Il est vrai que M. le ministre des finances nous renvoie à la loi de comptabilité. Cependant je crois qu’il peut être très utile d’émettre le vœu que cette institution soit formée par M. le ministre ; il ne paraît pas avoir l’intention d’en proposer la création ; en effet, il ne nous dit pas qu’il en soit fait mention dans son projet de loi sur la comptabilité. Je pense donc que les membres qui la croient nécessaire ont bien fait d’exprimer de nouveau leur opinion sur la convenance de l’introduire en Belgique.
M. Demonceau. - Je n’avais prêté hier que peu d’attention à la discussion générale ; j’ai relu aujourd’hui ce qui a été dit. Je me suis aperçu qu’on attribuait à la section centrale l’idée positive de vouloir une commission de surveillance pour les fonds de cautionnements, de consignations et d’amortissement. Au sein de la section centrale, je n’ai pas contesté combien une telle commission pouvait être utile, mais j’ai fait remarquer à mes collègues que ce n’était pas seulement pour ces fonds, mais en général pour tous les fonds de l’Etat qu’il fallait des mesures de surveillance. Si l’on veut émettre un vœu, il convient de l’émettre tel qu’il l’a été par la section centrale. Je fais cette observation, parce que j’ai cru m’apercevoir que l’honorable M. de Foere, qui paraît être d’accord avec moi en principe, a attribué à la section centrale des idées qu’elle n’a pas eues.
Voici ce qu’a dit la section centrale :
« Vous aurez été frappés sans doute, messieurs, des observations de la cour des comptes (page 20 du dernier cahier), sur l’absence complète de tout contrôle dans une branche aussi importante de l’administration de nos finances. Ces observations ont fixé toute l’attention de la section centrale ; mais, considérant qu’elles ne s’appliquent pas à cette seule branche du service, elle croit devoir réitérer le vœu déjà si souvent exprimé, de voir présenter au plus tôt une loi de comptabilité bien complète, et qui soit de nature à régler convenablement la surveillance de toutes les recettes et dépenses des deniers de l’Etat, à quelque branche du service qu’elles appartiennent. Ce vœu sera sans doute partagé par toute la chambre.»

**Exercices**
1) Répondez à ces questions sur le texte source :
(a) À quelle loi le ministre des finances renvoie-t-il la chambre ?
(b) Pour quels fonds attribuait-on à la section centrale l'idée d'une commission de surveillance ?
(c) À quelle page du dernier cahier se trouvent les observations de la cour des comptes ?
2) Dans le texte source, quels fonds M. Demonceau cite-t-il quand il parle de la commission de surveillance que l'on prête à la section centrale ? Donnez-les tous.
3) Recopiez mot pour mot le passage du texte source qui commence par « M. Demonceau. - Je » et se termine par « n’a pas eues. ».
Ces lignes viennent d'une autre source.

**Données**
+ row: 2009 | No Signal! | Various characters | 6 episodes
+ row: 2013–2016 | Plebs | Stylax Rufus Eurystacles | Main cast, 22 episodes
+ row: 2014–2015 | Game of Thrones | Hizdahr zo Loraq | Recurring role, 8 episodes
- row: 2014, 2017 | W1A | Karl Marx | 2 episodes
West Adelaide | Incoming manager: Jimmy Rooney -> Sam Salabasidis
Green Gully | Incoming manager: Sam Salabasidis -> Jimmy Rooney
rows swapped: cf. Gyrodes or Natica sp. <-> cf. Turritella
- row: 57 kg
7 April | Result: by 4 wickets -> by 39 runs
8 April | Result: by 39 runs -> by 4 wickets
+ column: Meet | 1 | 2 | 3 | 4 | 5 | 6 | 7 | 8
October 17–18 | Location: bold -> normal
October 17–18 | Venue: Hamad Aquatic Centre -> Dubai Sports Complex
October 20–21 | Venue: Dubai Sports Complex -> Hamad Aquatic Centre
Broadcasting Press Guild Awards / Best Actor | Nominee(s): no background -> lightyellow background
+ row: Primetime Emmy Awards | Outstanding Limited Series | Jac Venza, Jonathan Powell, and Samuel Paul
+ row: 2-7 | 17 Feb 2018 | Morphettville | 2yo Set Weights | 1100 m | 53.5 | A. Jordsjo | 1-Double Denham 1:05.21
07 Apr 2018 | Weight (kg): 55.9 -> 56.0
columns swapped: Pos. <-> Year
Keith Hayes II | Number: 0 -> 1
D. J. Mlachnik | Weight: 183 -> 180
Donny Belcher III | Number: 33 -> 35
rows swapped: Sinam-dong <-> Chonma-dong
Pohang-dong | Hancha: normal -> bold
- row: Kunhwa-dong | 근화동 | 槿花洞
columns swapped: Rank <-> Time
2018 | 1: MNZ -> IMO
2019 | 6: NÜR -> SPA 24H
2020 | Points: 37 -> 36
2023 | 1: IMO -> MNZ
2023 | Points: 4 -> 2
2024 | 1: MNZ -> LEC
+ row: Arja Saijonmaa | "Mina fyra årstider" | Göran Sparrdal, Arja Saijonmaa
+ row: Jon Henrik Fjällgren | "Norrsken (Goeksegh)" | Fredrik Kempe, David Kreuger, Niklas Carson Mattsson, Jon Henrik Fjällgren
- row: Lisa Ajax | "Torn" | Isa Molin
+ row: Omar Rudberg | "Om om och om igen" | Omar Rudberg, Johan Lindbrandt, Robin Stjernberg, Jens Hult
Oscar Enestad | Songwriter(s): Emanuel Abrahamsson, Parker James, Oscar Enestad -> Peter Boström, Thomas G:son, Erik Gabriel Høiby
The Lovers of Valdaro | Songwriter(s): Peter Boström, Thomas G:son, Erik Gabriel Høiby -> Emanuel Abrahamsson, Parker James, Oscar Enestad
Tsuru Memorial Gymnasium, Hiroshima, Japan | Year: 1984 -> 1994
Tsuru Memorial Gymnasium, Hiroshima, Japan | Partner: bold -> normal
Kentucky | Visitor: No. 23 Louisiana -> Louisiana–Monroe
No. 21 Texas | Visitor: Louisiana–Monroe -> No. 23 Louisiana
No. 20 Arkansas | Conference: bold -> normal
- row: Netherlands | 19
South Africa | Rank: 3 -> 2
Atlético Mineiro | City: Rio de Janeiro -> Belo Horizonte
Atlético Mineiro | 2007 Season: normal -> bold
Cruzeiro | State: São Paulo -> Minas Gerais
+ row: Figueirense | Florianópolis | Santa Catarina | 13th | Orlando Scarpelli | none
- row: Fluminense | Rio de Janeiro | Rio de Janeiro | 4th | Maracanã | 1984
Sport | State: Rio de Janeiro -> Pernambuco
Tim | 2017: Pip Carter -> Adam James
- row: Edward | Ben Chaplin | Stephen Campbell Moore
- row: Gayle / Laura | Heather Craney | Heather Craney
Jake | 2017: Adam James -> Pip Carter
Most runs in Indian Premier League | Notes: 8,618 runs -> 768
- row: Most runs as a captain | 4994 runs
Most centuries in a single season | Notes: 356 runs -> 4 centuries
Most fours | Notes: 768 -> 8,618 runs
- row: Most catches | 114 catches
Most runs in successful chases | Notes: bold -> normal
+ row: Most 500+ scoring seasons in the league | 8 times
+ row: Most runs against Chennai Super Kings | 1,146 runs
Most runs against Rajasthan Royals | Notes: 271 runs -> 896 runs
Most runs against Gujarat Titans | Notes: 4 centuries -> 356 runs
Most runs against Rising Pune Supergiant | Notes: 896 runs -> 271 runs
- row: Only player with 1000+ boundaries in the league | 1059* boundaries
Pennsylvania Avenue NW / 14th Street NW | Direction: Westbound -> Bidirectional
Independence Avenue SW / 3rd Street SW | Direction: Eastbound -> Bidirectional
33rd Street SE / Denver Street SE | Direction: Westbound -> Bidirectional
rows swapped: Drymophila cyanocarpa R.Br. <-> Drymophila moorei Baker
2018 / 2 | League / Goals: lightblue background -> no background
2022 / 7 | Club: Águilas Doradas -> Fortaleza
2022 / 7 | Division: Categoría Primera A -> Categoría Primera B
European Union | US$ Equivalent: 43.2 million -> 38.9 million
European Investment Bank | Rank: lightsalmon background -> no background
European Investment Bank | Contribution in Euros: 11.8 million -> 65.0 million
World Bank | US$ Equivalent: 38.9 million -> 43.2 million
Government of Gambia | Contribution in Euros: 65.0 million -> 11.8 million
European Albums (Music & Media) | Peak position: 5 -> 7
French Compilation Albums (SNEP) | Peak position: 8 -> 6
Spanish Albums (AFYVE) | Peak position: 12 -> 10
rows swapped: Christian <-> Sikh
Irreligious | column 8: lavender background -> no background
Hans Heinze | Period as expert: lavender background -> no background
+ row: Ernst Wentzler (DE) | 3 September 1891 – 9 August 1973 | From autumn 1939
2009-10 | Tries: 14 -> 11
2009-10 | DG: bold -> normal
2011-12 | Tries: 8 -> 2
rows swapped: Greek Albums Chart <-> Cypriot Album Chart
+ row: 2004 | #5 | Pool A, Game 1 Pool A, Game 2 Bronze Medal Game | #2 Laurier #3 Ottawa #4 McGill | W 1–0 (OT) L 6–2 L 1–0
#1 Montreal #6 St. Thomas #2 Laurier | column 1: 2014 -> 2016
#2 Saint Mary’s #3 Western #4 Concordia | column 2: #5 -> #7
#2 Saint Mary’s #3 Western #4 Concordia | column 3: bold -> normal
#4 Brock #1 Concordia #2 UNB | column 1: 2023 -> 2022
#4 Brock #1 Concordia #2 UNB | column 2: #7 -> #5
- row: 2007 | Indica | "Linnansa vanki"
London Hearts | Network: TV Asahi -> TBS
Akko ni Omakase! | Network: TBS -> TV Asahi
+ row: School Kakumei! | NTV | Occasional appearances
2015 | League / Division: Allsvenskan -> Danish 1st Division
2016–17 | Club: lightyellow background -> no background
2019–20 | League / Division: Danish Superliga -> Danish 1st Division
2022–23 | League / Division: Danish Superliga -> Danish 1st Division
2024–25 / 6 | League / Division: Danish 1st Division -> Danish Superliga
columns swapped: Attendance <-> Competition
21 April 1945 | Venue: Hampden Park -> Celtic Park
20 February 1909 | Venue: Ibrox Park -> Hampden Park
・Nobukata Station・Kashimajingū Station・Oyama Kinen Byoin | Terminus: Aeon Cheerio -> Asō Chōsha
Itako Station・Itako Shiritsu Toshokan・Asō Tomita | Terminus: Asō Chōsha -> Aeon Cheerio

**Réponses complètes**
1)
(a) À la loi de comptabilité.
(b) Pour les fonds de cautionnements, de consignations et d'amortissement.
(c) À la page 20.

2) Les fonds de cautionnements, les fonds de consignations et les fonds d'amortissement.

3)
M. Demonceau. - Je n’avais prêté hier que peu d’attention à la discussion générale ; j’ai relu aujourd’hui ce qui a été dit. Je me suis aperçu qu’on attribuait à la section centrale l’idée positive de vouloir une commission de surveillance pour les fonds de cautionnements, de consignations et d’amortissement. Au sein de la section centrale, je n’ai pas contesté combien une telle commission pouvait être utile, mais j’ai fait remarquer à mes collègues que ce n’était pas seulement pour ces fonds, mais en général pour tous les fonds de l’Etat qu’il fallait des mesures de surveillance. Si l’on veut émettre un vœu, il convient de l’émettre tel qu’il l’a été par la section centrale. Je fais cette observation, parce que j’ai cru m’apercevoir que l’honorable M. de Foere, qui paraît être d’accord avec moi en principe, a attribué à la section centrale des idées qu’elle n’a pas eues.